2:53 PM: There are many cool things that one gets to do if you have a press badge. You get into the game early, can talk to the players and the coaches after the match, and you get free food (sadly, no free booze.) But to me, the coolest thing is that you get to talk to people that you might not normally associate with. After I got into the stadium and took a walk around the inside of the park I found a spot to start writing down my thoughts for the game. As I am doing this, one of the ticket ushers comes up to me and introduces himself. His name is Jason and he just wanted to know how I was doing. I told him that I am doing great and just enjoying the atmosphere in the stadium. He explains to me that this is his first game working at M&T Bank Stadium. He is a young guy, probably early 20’s, but the complete opposite personality of every usher I have dealt with. He a.) does not care that I am sitting in someone’s seat and b.) is willing to talk to you like a person even if you have a beer in your hand. I tell him not to worry about the Salvadorean fans, that they will just be good practice for when the Pittsburgh Steelers fans come to town. You could tell that he has been coached to not talk crap about other teams, but I at least get a smile out of him when I ask him if hates the Dallas Cowboys.
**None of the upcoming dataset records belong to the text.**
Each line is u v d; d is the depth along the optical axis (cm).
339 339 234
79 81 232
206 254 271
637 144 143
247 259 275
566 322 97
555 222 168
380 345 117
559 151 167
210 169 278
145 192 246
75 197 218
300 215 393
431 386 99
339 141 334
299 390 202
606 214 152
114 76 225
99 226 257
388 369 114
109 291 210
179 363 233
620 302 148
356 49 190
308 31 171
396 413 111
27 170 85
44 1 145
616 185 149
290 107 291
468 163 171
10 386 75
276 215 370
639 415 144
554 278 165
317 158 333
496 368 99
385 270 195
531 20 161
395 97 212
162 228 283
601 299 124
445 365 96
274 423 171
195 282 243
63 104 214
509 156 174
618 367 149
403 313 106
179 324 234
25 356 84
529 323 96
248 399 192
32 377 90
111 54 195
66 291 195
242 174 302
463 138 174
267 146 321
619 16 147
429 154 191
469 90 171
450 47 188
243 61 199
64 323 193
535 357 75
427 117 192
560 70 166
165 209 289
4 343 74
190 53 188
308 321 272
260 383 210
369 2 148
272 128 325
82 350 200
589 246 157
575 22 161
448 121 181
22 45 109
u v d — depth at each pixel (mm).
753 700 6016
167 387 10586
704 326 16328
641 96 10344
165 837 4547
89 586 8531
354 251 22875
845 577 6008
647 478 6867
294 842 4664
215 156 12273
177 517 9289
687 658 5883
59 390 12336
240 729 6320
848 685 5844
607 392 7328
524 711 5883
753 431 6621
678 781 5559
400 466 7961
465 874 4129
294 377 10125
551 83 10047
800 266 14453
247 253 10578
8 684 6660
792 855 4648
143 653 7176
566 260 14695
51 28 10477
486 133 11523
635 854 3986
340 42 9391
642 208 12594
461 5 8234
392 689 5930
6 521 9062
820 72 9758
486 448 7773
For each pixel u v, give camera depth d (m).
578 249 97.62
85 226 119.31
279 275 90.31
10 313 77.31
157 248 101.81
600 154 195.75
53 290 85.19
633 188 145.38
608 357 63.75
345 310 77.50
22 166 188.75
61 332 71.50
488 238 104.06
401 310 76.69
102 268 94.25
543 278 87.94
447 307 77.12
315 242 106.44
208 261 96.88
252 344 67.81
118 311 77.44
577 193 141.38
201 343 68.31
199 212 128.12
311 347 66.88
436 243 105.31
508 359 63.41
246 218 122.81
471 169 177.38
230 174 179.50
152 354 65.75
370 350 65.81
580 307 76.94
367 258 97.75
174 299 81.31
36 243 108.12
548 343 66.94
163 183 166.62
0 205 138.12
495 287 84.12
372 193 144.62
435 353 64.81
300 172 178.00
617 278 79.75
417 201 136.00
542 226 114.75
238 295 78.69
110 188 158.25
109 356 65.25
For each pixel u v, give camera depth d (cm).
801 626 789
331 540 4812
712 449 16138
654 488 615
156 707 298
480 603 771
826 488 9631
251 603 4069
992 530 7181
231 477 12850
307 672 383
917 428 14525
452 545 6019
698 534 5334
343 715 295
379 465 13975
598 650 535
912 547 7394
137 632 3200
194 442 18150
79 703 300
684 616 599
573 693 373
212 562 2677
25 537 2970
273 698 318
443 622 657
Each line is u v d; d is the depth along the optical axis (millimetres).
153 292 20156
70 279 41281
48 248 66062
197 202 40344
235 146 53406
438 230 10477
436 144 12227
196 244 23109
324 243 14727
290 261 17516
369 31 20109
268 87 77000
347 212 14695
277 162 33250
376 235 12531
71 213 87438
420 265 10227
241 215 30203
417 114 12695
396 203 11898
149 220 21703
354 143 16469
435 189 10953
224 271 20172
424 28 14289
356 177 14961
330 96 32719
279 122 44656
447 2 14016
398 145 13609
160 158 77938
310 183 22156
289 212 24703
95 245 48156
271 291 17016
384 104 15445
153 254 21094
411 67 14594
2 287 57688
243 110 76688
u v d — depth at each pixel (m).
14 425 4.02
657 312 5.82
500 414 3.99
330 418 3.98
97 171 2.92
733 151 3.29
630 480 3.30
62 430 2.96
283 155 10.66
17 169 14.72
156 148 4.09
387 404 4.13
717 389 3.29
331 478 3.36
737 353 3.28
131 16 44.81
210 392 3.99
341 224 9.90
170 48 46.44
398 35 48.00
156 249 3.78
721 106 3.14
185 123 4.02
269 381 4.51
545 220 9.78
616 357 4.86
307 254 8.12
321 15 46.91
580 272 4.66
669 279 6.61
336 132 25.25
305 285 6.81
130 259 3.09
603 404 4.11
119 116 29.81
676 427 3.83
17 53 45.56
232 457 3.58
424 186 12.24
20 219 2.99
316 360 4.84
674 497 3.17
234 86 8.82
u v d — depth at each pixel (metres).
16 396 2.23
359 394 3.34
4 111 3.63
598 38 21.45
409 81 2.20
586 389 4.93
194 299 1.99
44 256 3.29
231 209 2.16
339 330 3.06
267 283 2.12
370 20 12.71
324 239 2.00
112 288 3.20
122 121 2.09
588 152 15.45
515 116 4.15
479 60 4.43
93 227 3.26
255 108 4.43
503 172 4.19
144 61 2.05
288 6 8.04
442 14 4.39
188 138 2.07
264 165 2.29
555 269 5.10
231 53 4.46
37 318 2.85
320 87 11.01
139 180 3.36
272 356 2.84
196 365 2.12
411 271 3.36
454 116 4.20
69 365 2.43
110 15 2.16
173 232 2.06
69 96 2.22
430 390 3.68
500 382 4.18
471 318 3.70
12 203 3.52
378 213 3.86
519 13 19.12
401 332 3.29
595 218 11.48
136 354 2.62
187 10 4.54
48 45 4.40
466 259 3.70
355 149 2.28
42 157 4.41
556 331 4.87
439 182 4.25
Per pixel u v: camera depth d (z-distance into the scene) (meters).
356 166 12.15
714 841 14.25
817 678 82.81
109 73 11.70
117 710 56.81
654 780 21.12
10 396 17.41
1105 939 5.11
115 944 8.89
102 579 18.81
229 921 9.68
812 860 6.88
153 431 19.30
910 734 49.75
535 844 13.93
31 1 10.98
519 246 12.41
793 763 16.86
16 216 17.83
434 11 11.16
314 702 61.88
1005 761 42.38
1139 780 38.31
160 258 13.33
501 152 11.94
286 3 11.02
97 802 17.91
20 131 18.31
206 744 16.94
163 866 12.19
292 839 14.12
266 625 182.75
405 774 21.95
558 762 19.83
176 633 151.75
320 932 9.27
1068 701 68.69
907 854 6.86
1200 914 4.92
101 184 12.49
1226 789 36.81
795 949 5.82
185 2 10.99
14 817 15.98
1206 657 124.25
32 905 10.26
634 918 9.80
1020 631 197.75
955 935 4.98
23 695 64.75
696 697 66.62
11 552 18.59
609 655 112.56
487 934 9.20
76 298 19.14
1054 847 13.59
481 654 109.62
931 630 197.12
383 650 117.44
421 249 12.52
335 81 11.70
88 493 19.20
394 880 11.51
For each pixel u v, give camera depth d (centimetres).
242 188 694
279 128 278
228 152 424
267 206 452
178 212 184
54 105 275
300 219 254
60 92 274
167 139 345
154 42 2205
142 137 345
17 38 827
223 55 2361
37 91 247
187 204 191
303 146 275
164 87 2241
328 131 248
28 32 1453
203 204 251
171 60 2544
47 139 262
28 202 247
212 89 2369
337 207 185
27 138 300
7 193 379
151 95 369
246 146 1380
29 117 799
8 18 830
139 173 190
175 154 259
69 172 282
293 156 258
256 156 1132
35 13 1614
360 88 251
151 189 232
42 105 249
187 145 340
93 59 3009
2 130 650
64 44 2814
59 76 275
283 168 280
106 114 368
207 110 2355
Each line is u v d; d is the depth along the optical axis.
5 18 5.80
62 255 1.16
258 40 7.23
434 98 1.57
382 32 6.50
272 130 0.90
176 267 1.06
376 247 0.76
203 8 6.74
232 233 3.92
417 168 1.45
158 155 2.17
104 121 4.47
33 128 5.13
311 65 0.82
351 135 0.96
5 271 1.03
One of the other ticket ushers asks me if the players get to choose the music that they dance to after they score. I tell him there isn’t any music after a goal, that there is just a small celebration because no one wants to get booked. He tells me that if he was a soccer player he would pay the Public Address announcer 5 million dollars so to play “Beat It” so he could do the Moonwalk.

M &T Bank stadium has very little soccer tradition, but the city of Baltimore for me is a big part of why I love soccer. The first ever professional soccer match that I saw as a kid was the Baltimore Spirit, who used to play in the National Professional Soccer League. Being in the arena and seeing the field reminds of the first time I went to First Mariner arena and watched professionals play a game that I had only ever seen on T.V. before or playing with my brother. I do not remember much of the match, but I remember my Dad, Don, sitting between me and my brother and explaining to us all of the finer points of the game. I do not remember much of what he said (I was too busy enjoying a pretzel,) but I do remember him saying to me at a goal kick, “You see how he does not kick it like a frog. That is what you need to do.”

It is a pretty cool feeling to be back here after all of these years.

As I am standing outside of the press box about to go in, the security looks at my badge long and hard. I tell him that I look much better in person. He is not amused, but lets me in.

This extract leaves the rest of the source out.